I’d only ever seen repossessions on ‘Can’t Pay We’ll Take it Away’, it was never really something I thought would ever happened to me. We had 7 whole days (from the mortgage companies final decision on whether they’d wait for the sale to go through or not) to find somewhere to live, pack our stuff, move out and set up ‘home’ elsewhere. Luckily for us, we managed to pull it out of the bag – with just a day to spare. Our near miss has made me think how easy it is to lose everything you’ve ever had.
My Mum didn’t ask to have a stroke, my mum didn’t ask to lose her job, lose the house or to struggle financially. We didn’t ask to be very narrowingly nearly homeless just before Christmas, but let’s remember that I am one of the very very lucky ones. That person you try and avoid as you exit the train station? the one you see sleeping in the doorway of some corporate shop on your way home from a night out? That person that ‘annoys’ you by asking you to spare a little change? That could have easily been me three weeks ago.
You never really know when life is going to run off course, chew you up and spit you out for slaughter. You never really know when you’re going to be standing in the same shoes as someone that’s ‘below you’ or someone that you take pity on. Someday you may be that person that needs a hot drink, a bed to sleep in, a roof over your head or a little change to grab yourself a bite to eat.

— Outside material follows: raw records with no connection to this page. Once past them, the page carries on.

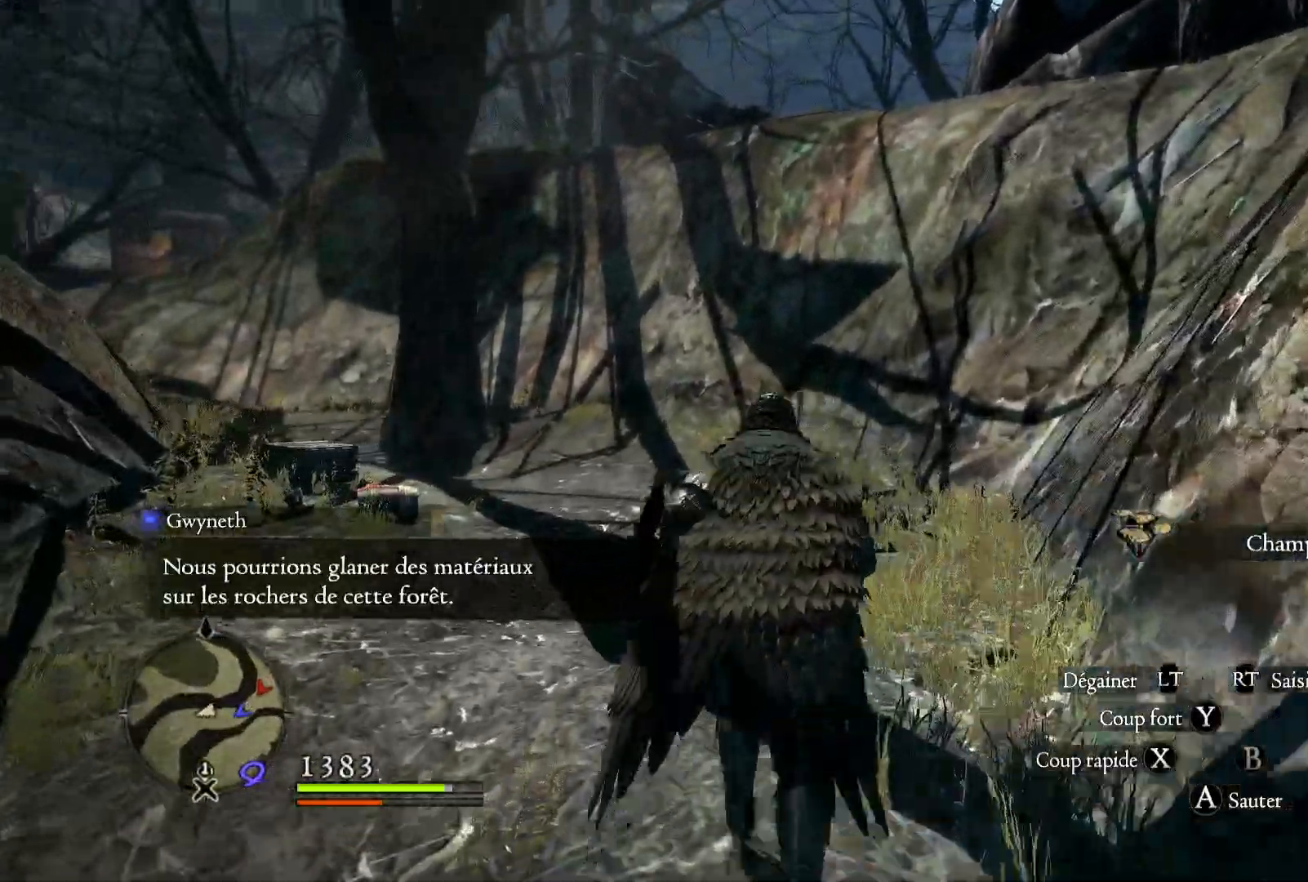
Gameplay with a controller (Xbox layout); each line is a JSON object with the inputs held at the frame after it. "button_events" lists button changes between this image and that frame as [ms after this image, input, new state], when the widget could be followed in between (sticks are given only as held states).
{"buttons": [], "left_stick": "up", "right_stick": "center", "button_events": []}
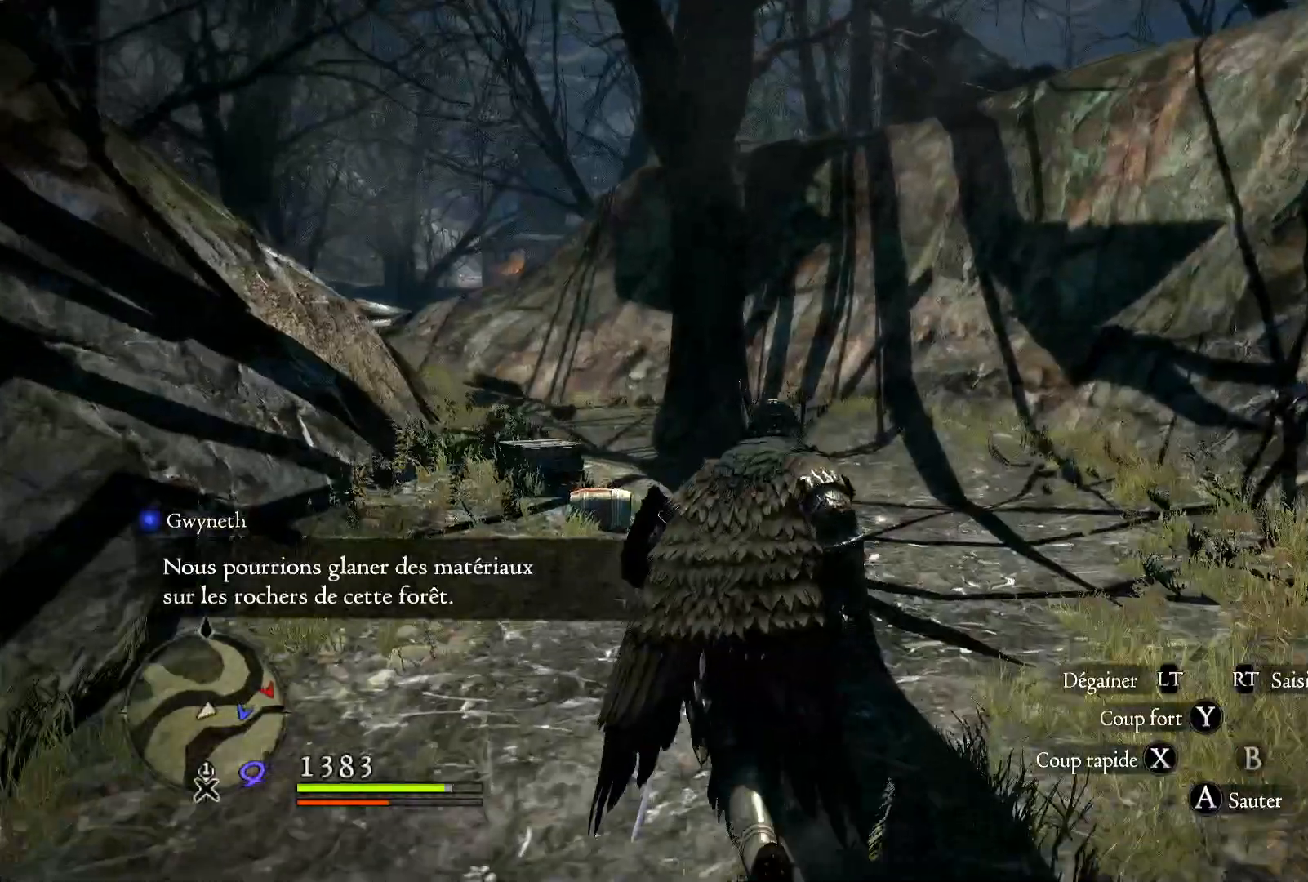
{"buttons": [], "left_stick": "up", "right_stick": "down-left", "button_events": []}
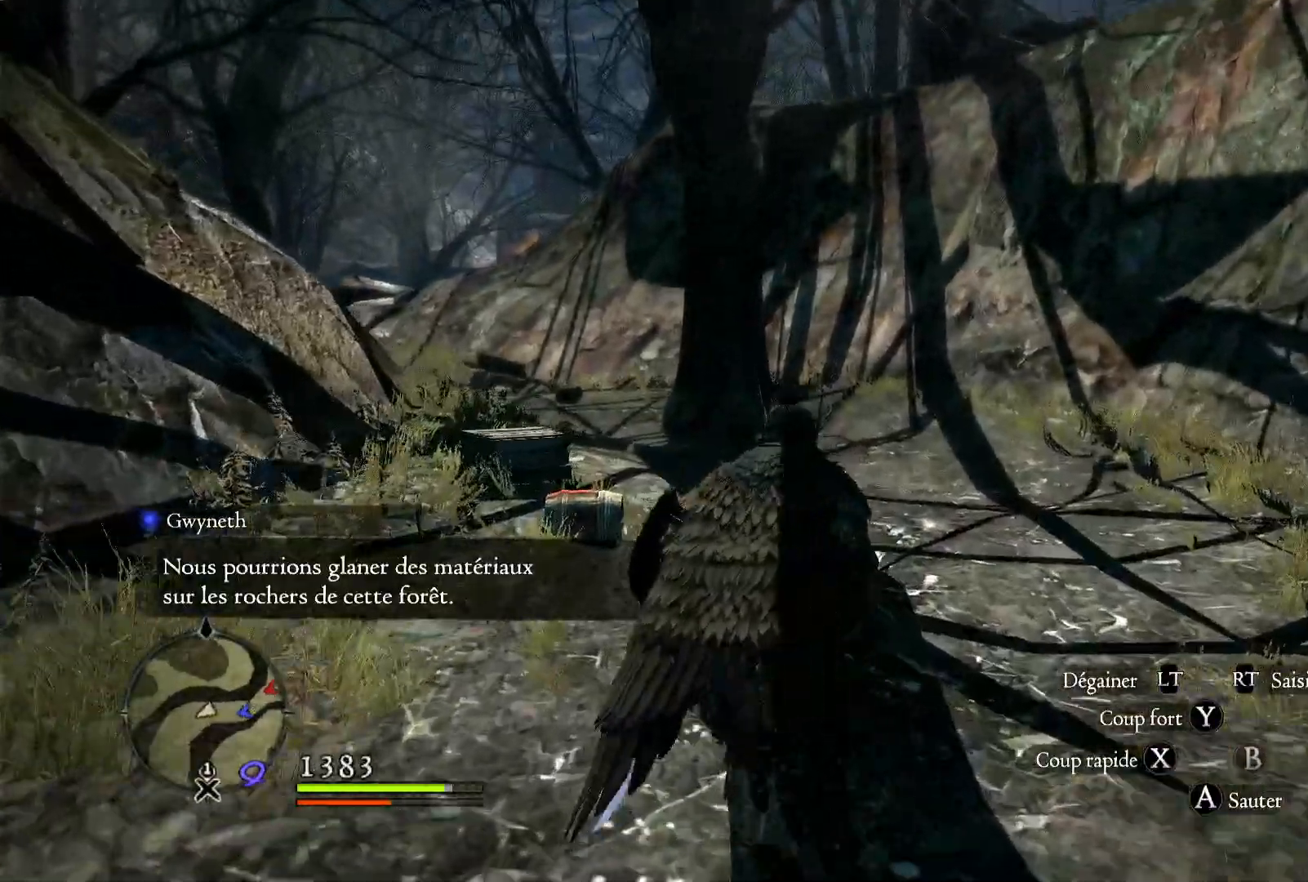
{"buttons": [], "left_stick": "up-right", "right_stick": "down-left", "button_events": []}
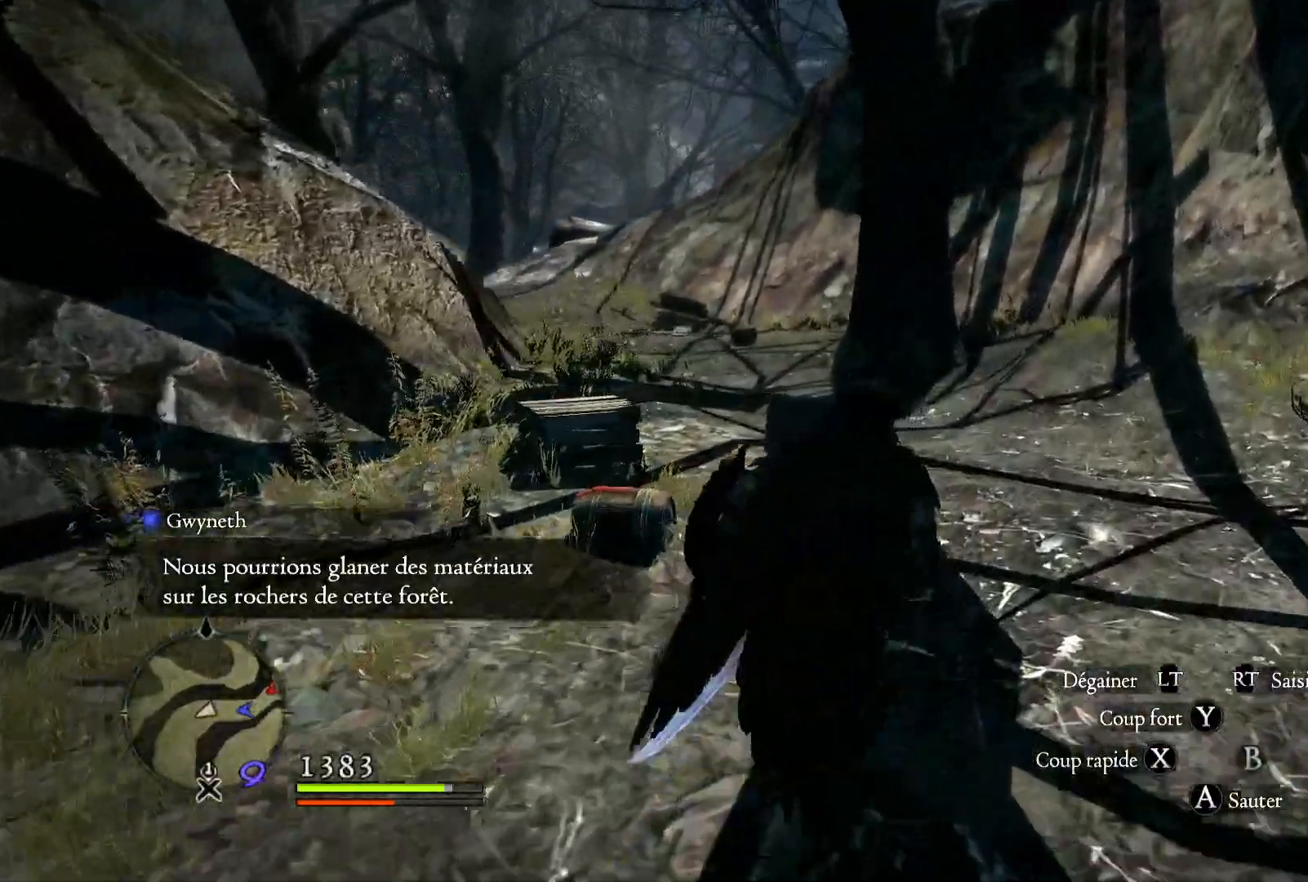
{"buttons": [], "left_stick": "up-right", "right_stick": "center", "button_events": []}
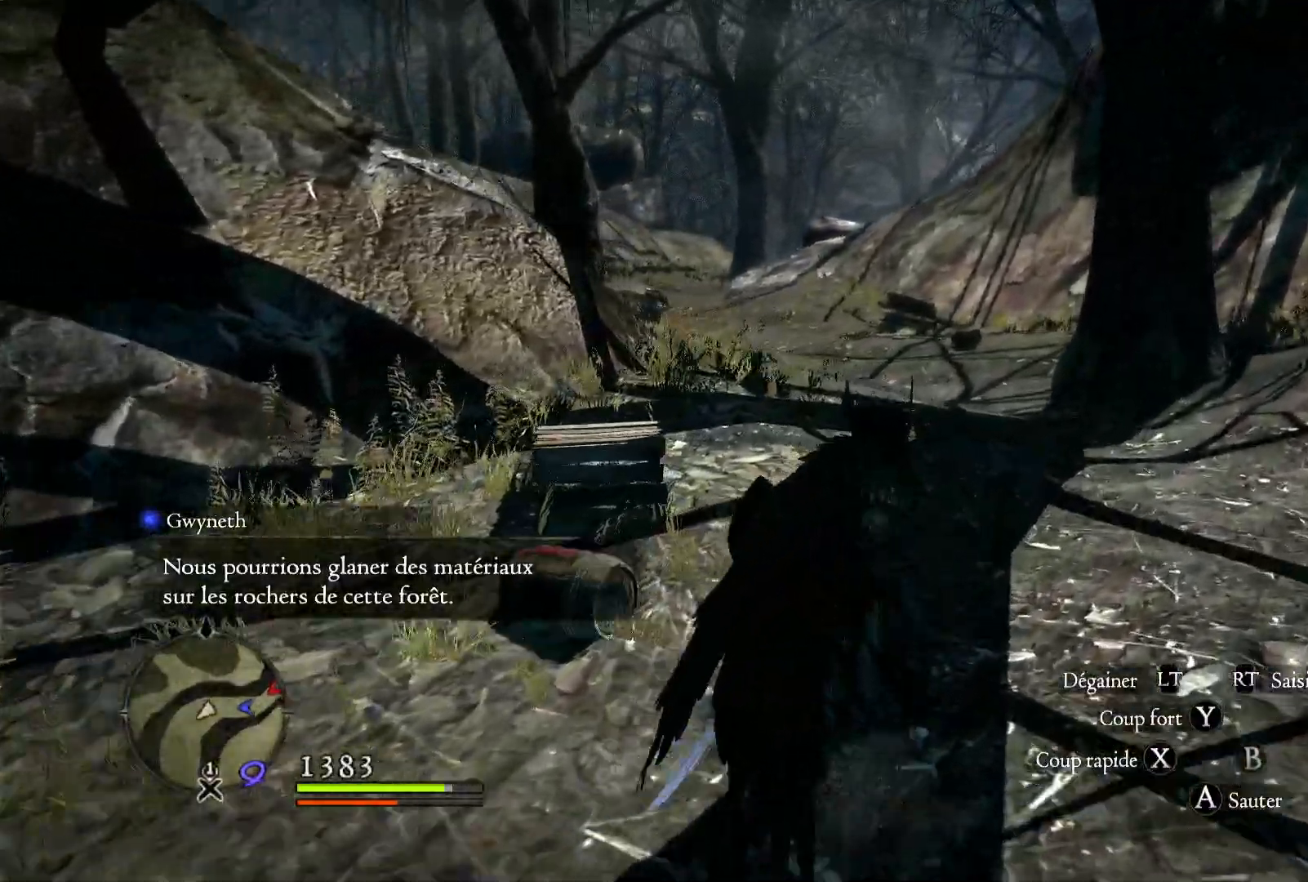
{"buttons": [], "left_stick": "up-right", "right_stick": "center", "button_events": []}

The last couple of weeks have thrown such perspective my way, you couldn’t even try and guess it. I now look twice at that person sitting there cold with no bed to rest their head at night. I now go without that one pint after work and instead donate that money to buy someone a hot drink or a sandwich. Instead of hurrying past someone who’s asking for a little kindness, I listen, I chat and I appreciate everything I have now.
Three weeks ago I thought I’d lost everything – my childhood memories, my favourite bedroom wallpaper, my little window seat; but I have a lot more than most and I’m forever grateful for that. It’s a shame its taken me to lose the four walls I’ve always known to realise it.
So yeah, spare a little thought, a little food and a little change to those that don’t have the security of four walls surrounding them at night.
Because you never really know when everything you have will be pulled from beneath you. More so, you never really know when you will be lacking in some food, a warm bed, a family or some change, and you also may need someone to spare some.